Assim, por entender que o despacho era de simplificação ou de agilização processual, proferido nos termos dos referidos preceitos (arts. 7º-A do CPTA e 6º, nº 1 e 547º, ambos do CPC, não contendendo com os princípios da igualdade ou do contraditório, com a aquisição processual dos factos ou com a admissibilidade de meios probatórios, considerou o acórdão que tal despacho não era subsumível à previsão do art. 644º, nº 2, al. d) do CPC.
Termos em que, considerou irrecorrível o despacho recorrido, face ao disposto no art. 7-A, nº 3 do CPTA e do art. 630º, nºs 1 e 2 do CPC, “por ter sido proferido ao abrigo de um poder discricionário e sob a expressa finalidade da adequação formal da causa, constituindo um despacho de simplificação ou de agilização processual, proferido nos termos previstos no n.º 1 do artigo 6.º do CPC e do n.º 1 do artigo 7.º-A do CPTA e de adequação formal, nos termos previstos no artigo 547.º [do CPC] não contendendo com os princípios da igualdade ou do contraditório, com a aquisição processual de factos ou com a admissibilidade de meios probatórios.” O que determina que não se subsuma ao disposto no art. 644º, nº 2, al. d) do CPC.
Assim, o acórdão julgou o recurso inadmissível por irrecorribilidade do despacho recorrido, de cujo objecto não conheceu.

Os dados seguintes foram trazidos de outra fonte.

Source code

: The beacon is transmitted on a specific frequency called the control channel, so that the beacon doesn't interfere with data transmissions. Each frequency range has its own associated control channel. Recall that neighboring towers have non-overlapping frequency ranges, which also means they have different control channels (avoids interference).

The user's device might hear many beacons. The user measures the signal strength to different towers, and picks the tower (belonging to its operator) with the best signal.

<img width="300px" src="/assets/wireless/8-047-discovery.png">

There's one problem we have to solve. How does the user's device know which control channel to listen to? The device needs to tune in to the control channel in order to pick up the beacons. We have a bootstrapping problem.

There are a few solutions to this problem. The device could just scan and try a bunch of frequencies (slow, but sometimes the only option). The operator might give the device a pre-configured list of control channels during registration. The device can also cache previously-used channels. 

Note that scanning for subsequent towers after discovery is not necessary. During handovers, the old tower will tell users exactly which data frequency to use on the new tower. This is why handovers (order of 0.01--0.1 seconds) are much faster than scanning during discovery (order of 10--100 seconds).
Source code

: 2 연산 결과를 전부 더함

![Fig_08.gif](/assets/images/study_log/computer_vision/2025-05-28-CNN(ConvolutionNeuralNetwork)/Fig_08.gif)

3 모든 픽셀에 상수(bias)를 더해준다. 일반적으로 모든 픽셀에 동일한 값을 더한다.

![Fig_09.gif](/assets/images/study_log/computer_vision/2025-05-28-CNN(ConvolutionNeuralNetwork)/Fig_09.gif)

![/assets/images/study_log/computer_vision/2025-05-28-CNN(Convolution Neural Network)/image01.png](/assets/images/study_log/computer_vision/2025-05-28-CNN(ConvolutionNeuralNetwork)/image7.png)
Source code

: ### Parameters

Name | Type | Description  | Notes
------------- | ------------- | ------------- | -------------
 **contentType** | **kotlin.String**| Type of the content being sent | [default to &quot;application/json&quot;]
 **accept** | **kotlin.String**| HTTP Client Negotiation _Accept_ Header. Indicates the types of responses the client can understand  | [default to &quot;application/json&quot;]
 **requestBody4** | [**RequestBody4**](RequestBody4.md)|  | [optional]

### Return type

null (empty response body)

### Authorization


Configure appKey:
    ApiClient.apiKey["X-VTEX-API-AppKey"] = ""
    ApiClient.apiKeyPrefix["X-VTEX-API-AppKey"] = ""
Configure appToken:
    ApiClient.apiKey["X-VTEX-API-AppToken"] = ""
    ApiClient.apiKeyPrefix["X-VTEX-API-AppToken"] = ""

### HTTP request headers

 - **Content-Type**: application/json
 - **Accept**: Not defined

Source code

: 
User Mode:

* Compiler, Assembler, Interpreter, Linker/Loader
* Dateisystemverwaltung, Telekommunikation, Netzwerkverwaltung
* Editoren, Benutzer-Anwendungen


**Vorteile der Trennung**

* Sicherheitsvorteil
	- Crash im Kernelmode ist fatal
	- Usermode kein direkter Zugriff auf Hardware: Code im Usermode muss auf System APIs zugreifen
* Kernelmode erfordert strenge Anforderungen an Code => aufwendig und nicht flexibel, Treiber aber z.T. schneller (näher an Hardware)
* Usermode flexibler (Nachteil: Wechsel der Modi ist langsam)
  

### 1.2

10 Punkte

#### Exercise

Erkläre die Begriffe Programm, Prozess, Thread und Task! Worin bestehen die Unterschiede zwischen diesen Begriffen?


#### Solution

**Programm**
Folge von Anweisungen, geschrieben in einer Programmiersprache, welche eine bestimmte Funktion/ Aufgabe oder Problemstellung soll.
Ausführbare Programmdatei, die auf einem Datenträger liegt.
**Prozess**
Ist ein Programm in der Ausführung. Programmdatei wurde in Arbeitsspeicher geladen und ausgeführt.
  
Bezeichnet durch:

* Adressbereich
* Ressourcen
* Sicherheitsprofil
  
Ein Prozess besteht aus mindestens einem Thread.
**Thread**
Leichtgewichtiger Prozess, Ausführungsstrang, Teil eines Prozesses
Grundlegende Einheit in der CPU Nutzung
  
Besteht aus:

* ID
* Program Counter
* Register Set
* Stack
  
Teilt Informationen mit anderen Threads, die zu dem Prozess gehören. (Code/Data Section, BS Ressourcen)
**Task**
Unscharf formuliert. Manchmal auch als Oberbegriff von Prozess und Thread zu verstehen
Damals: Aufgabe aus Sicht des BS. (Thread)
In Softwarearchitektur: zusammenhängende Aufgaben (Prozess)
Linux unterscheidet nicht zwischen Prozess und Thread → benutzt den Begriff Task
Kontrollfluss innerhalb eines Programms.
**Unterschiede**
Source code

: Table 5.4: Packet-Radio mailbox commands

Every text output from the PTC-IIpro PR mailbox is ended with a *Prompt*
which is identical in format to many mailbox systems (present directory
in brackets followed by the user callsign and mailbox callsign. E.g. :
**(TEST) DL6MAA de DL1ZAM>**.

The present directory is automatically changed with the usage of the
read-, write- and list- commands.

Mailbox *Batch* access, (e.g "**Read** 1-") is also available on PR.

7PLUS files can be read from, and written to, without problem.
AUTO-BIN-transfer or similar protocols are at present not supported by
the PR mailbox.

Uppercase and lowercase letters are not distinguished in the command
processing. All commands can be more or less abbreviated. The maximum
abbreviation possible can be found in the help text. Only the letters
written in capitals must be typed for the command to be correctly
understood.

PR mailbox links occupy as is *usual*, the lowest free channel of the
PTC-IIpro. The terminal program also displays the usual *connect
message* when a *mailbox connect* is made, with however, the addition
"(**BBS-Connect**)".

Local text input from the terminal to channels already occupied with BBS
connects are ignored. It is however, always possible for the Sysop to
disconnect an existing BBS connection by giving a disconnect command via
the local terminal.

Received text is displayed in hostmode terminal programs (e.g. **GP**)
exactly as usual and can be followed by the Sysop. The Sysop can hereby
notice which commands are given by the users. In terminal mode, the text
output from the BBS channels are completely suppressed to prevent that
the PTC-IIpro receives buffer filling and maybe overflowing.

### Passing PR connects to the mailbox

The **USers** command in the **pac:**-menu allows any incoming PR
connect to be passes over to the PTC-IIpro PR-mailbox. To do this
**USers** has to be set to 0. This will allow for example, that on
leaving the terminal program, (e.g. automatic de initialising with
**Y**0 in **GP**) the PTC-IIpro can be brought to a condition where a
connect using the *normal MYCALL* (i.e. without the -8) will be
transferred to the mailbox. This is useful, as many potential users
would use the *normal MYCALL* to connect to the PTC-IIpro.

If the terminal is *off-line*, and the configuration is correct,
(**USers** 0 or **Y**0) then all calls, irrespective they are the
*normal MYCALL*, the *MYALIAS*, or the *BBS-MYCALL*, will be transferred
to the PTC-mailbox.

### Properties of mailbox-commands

Das prolixas conclusões das Recorrentes retira-se que estas consideram que o acórdão recorrido terá incorrido em erro de julgamento ao não admitir o recurso.
No entanto, as Recorrentes não são convincentes.
Com efeito, no juízo sumário e perfunctório que a esta Formação cabe proceder, verifica-se que o acórdão recorrido se mostra bem fundamentado, de forma coerente e plausível nas razões que levaram à não admissão do recurso.
Com efeito, não se vislumbra qualquer erro ostensivo lógico ou jurídico na fundamentação do acórdão recorrido.
Assim, face ao aparente acerto do acórdão recorrido, e não tendo a questão em discussão relevância jurídica ou complexidade especial, não se justifica postergar a regra da excepcionalidade da revista.

4. Decisão
Pelo exposto, acordam em não admitir o recurso.
Custas pelas Recorrentes.

Lisboa, 5 de Maio de 2022. – Teresa de Sousa (relatora) – Carlos Carvalho – José Veloso.